Porcine Reproductive and Respiratory Syndrome (PRRS) is a viral disease of swine that causes the greatest annual economic loss compared to any current or previous infectious disease that has ever afflicted the pork industry. PRRS, also known as “Mystery Swine Disease,” Swine Infertility and Respiratory Syndrome (SIRS), and “Blue Ear Disease,” was first detected in North America in 1987 and in Europe in 1990. Since then, PRRS has since become a major threat to swine industries in most pig-producing areas throughout the world, except Australia. PRRS has its most pronounced effect on young and newborn piglets. Up to 20-30% of the piglets in the litters from infected sows are stillborn, and up to 80% of piglets in infected herds die before weaning. The economic consequences of the disease, accordingly, are devastating (see U.S. Pat. No. 5,476,778 by Chladek et al.). In a study funded in part by the National Pork Board, it was noted that losses attributed to PRRS exceeded $560M in the United States alone (Neumann E J et al., 2005).

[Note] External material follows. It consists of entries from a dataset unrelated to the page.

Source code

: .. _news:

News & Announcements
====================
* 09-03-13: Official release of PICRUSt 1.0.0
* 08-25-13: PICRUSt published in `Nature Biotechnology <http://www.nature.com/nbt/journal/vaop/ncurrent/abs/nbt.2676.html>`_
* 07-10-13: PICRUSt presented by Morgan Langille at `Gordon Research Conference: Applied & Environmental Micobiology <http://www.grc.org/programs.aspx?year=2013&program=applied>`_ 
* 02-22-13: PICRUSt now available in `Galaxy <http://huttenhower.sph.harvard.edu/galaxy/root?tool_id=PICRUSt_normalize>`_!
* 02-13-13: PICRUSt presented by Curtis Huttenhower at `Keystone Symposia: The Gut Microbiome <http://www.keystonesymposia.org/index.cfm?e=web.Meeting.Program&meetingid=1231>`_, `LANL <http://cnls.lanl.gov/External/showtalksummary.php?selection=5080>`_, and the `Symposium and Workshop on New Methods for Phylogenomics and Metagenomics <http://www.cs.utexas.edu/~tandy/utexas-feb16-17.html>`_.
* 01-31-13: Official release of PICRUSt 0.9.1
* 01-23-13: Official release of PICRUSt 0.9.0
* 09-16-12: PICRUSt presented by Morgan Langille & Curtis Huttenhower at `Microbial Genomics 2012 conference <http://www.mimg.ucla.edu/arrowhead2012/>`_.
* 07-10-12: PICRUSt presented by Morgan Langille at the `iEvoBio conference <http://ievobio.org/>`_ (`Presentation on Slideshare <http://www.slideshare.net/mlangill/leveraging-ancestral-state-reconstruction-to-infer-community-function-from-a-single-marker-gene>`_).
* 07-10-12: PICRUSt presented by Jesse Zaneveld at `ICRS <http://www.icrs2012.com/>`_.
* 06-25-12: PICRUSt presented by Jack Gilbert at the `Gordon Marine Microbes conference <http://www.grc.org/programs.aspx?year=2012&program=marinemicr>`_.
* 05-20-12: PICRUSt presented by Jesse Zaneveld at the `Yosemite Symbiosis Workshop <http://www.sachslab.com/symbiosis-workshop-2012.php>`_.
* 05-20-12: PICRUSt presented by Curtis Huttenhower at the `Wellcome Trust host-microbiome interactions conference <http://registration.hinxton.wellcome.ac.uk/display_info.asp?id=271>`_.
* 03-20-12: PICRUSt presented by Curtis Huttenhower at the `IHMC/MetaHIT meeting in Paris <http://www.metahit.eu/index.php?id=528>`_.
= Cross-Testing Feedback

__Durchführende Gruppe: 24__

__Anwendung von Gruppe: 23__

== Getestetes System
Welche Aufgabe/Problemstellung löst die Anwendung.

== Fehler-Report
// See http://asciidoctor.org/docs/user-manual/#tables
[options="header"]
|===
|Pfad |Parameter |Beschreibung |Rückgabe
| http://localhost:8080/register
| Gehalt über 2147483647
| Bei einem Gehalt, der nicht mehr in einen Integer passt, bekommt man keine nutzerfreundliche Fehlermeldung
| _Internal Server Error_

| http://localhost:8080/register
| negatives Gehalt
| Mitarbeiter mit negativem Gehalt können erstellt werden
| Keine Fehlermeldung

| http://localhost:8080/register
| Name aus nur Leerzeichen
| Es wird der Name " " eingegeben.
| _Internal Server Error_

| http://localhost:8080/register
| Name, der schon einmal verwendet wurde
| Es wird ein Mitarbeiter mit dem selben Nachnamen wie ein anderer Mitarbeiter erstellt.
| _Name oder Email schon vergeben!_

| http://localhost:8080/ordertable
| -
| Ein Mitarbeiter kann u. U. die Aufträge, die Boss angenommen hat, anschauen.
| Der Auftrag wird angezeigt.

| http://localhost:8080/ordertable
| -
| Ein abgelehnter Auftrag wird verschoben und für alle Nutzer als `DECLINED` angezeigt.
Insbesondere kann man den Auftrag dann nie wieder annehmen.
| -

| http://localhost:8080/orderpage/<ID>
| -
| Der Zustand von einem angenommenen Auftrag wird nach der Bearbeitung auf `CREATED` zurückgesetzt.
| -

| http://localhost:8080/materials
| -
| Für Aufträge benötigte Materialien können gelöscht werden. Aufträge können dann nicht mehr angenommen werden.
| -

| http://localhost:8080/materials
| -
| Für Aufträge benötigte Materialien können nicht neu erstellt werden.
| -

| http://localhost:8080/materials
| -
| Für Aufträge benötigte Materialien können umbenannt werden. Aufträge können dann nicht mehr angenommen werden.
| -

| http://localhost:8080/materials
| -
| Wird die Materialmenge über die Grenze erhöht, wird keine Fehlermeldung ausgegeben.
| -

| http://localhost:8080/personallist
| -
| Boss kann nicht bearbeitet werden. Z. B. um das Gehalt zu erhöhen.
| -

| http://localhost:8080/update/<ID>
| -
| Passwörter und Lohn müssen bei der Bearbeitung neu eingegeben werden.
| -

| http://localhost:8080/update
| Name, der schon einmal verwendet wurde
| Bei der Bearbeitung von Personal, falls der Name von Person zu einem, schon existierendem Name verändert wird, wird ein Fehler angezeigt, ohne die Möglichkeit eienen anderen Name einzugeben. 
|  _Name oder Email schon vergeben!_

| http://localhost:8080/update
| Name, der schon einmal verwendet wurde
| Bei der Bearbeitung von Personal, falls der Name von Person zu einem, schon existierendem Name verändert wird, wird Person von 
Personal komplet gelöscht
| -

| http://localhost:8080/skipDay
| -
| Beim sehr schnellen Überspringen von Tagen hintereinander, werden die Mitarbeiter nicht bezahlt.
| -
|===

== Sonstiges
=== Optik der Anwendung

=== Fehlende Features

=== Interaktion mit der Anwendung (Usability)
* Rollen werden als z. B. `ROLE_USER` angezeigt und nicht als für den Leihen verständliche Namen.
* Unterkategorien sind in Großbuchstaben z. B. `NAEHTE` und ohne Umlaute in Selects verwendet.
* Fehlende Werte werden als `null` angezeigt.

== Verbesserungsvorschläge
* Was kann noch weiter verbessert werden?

The research of PRRS and development of diagnostic and therapeutic approaches, including new vaccines and vaccine production technology, is constrained by the restricted availability of options for culturing the PRRS virus in vitro. Previously, simian cells have been the only type of available cell line known to sustain growth of PRRS for vaccine production. The simian cell line MA-104 and related derivatives (e.g., MARC-145) may represent what until now might have been the only practical option for supporting PRRS virus replication in vitro.
The present invention improves the state of the art by providing alternative options for working with PRRS virus such as the embodiment of non-simian cells that can support PRRS growth.

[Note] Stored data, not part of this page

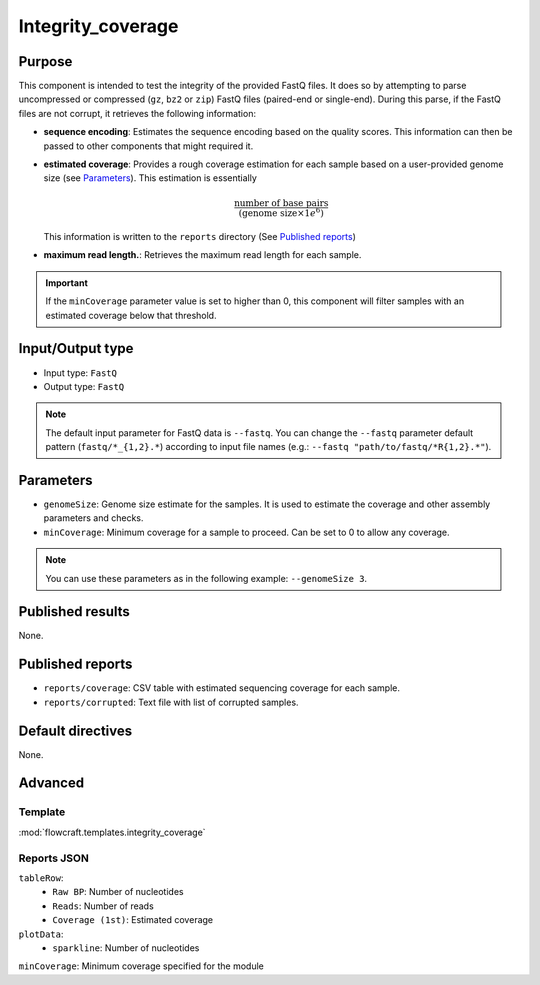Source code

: Integrity_coverage
==================

Purpose
-------

This component is intended to test the integrity of the provided FastQ files.
It does so by attempting to parse uncompressed or compressed (``gz``, ``bz2``
or ``zip``) FastQ files (paired-end or single-end). During this parse, if the
FastQ files are not corrupt, it retrieves the following information:

- **sequence encoding**: Estimates the sequence encoding based on the quality
  scores. This information can then be passed to other components that might
  required it.
- **estimated coverage**: Provides a rough coverage estimation for each sample
  based on a user-provided genome size (see `Parameters`_). This estimation
  is essentially

  .. math::
      \frac{\text{number of base pairs}}{(\text{genome size} \times 1e^{6})}

  This information is written to the ``reports`` directory (See
  `Published reports`_)
- **maximum read length.**: Retrieves the maximum read length for each sample.

.. important::
    If the ``minCoverage`` parameter value is set to higher than 0, this
    component will filter samples with an estimated coverage below that
    threshold.

Input/Output type
------------------

- Input type: ``FastQ``
- Output type: ``FastQ``

.. note::
    The default input parameter for FastQ data is ``--fastq``. You can change
    the ``--fastq`` parameter default pattern (``fastq/*_{1,2}.*``) according
    to input file names (e.g.: ``--fastq "path/to/fastq/*R{1,2}.*"``).

Parameters
----------

- ``genomeSize``: Genome size estimate for the samples. It is used to
  estimate the coverage and other assembly parameters and
  checks.
- ``minCoverage``: Minimum coverage for a sample to proceed. Can be set to
  0 to allow any coverage.

.. note::
    You can use these parameters as in the following example:
    ``--genomeSize 3``.

Published results
-----------------

None.

Published reports
-----------------

- ``reports/coverage``: CSV table with estimated sequencing coverage for
  each sample.
- ``reports/corrupted``: Text file with list of corrupted samples.

Default directives
------------------

None.


Advanced
--------

Template
^^^^^^^^

:mod:`flowcraft.templates.integrity_coverage`

Reports JSON
^^^^^^^^^^^^

``tableRow``:
    - ``Raw BP``: Number of nucleotides
    - ``Reads``: Number of reads
    - ``Coverage (1st)``: Estimated coverage
``plotData``:
    - ``sparkline``: Number of nucleotides
``minCoverage``: Minimum coverage specified for the module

Other approaches have been taken, with less than desirable outcomes, to develop options for growth of PRRSV. In one approach, porcine alveolar macrophages can be used for PRRSV growth; however, the high degree of inherent variability in cells isolated from different pigs is considered a disadvantage (see Vincent et al., 2005; Bautista et al., 1993). In another approach, Weingartl et al. established porcine monomyeloid cell lines following transfection of primary porcine alveolar macrophages obtained from 12-week-old pigs. Those cells were tested but failed to support replication of PRRSV (Weingartl et al., 2002, Journal of Virological Methods 104:203-216). In contrast the present invention surprisingly discloses, inter alia, the discovery that certain cells from fetal pigs are indeed capable of supporting PRRSV growth.
Technology applications of great interest for utilization of the present invention include applied research aspects such as veterinary vaccine production in addition to the ability to study the growth of the PRRS virus at the basic research level. Vaccines for PRRSV which are modified live vaccines or inactivated killed/vaccines can be produced by the cells and cell lines of the invention. A tool to grow this particular virus and related methods also are significant in the context of generating material useful for diagnostic applications. In the context of a historical analogy intended to emphasize breakthrough science, the ability to work with human immunodeficiency virus (HIV) was generally stifled due to difficulties and a lack of options for culturing the virus in vitro. Crucial advances in the ability to study and generate diagnostics and potential vaccines for HIV related to the watershed event of being able to successfully culture the virus in vitro; see Gallo R C, 2002, Historical essay. The early years of HIV/AIDS; Science 298(5599):1728-30.
The major limitation to the control of PRRS disease is believed to rest with the availability and efficacy of vaccine technologies. The contribution of innovative cells and methods for growth of PRRS virus thus represents a significant advance in the ability to work with PRRS virus, to develop alternative and/or improved vaccine technologies, and to address the problem of PRRS disease.